'Like doing a 2,000 piece jigsaw puzzle:' How a long lost Wiikwemkoong diary found its way back home
CBC
A 19th century diary of events at Wiikwemkoong written by Jesuit missionaries is back where it started.
Wiikwemkoong Unceded Territory is on Manitoulin Island in northern Ontario, the ancestral homelands of the Odawa, Potawatomi and Ojibway people also known as the Three Fires Confederacy.
The entries in the diary, spanning 1844 to 1873, document daily life of the missions from Owen Sound to Sault Saint Marie, with an emphasis on Manitoulin Island. They also reference the 1862 Manitoulin Treaty.
"It reasserts Wiikwemkoong's position when treaty time was on the island, and our position that we have never ceded the island," said Luke Wassegijig, who is Odawa from Wiikwemkoong and the manager for the Wiikwemkoong Tourism Board.
Shelley J. Pearen, who translated the diary, said the original document was kept in the Wiikwemkoong Mission Church until it was lost in a fire that destroyed the church in 1954.

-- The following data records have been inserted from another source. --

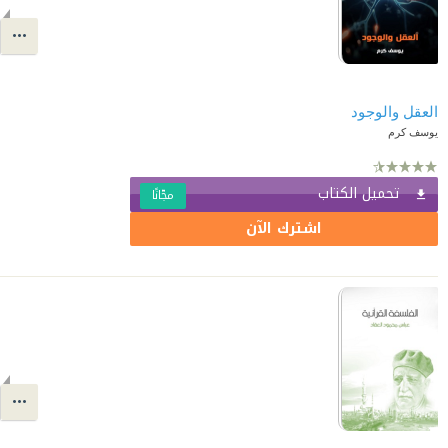
العقل والوجود
يوسف كرم
تحميل الكتاب
مجّانًا
اشترك الآن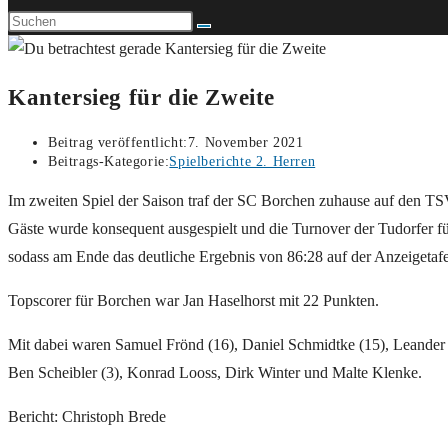
Kantersieg für die Zweite
Beitrag veröffentlicht:
7. November 2021
Beitrags-Kategorie:
Spielberichte 2. Herren
Im zweiten Spiel der Saison traf der SC Borchen zuhause auf den TS
Gäste wurde konsequent ausgespielt und die Turnover der Tudorfer f
sodass am Ende das deutliche Ergebnis von 86:28 auf der Anzeigetafe
Topscorer für Borchen war Jan Haselhorst mit 22 Punkten.
Mit dabei waren Samuel Frönd (16), Daniel Schmidtke (15), Leander 
Ben Scheibler (3), Konrad Looss, Dirk Winter und Malte Klenke.
Bericht: Christoph Brede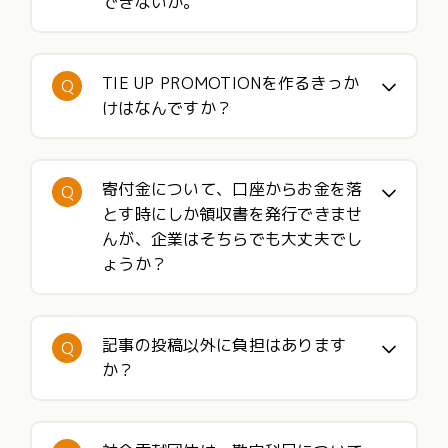
できないか。
TIE UP PROMOTIONを作るきっか
Q
けはなんですか？
寄付金について、口座からお金を落
Q
とす時にしか領収書を発行できませ
んが、企業はそちらでも大丈夫でし
ょうか？
記事の投稿以外に負担はあります
Q
か？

It turned out a photostatic copy had been made and stored in the Jesuit Mission Academy in Toronto in 1951. Ten years ago it resurfaced.
"I kind of refer to it as a miracle because it was long lost and all of the sudden, it's back," said Pearen.

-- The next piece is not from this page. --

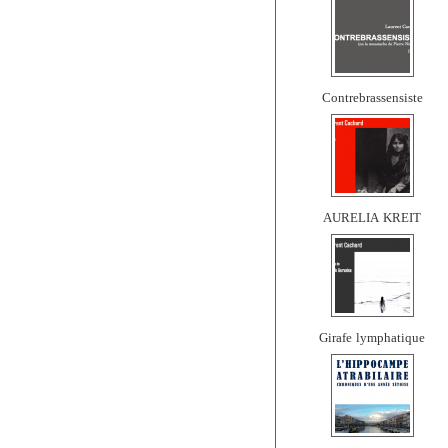
Contrebrassensiste
AURELIA KREIT
Girafe lymphatique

Pearen said a researcher friend was in the Jesuit Archives in Toronto and came across a bundle of scrolled up paperwork, with the date 1844 and the name Wiikwemkoong.
The researcher photographed 1,000 pages and as they were early photostatic copies, they were negative images. The negative images had to be transformed into positive images and then were put onto CD and given to a colleague Pearen was working with at the time.
It took Pearen nearly 10 years to transcribe the text into 500 pages of writing separated into three volumes, each one covering a decade.
Mandated to keep a record, the Jesuits wrote primarily in French. There were also entries written in English by a German priest because it was easier for him and entries in Anishinaabemowin by priests who were trying to learn the local language.
"It was like doing a 2,000 piece jigsaw puzzle," Pearen said.
"It had pieces missing and the dog had eaten some pieces. It's handwritten French."
Guided by her past research in the area, Pearen said she was familiar with the 19th century handwriting of priests and had the help of friends to translate the Anishnaabemowin.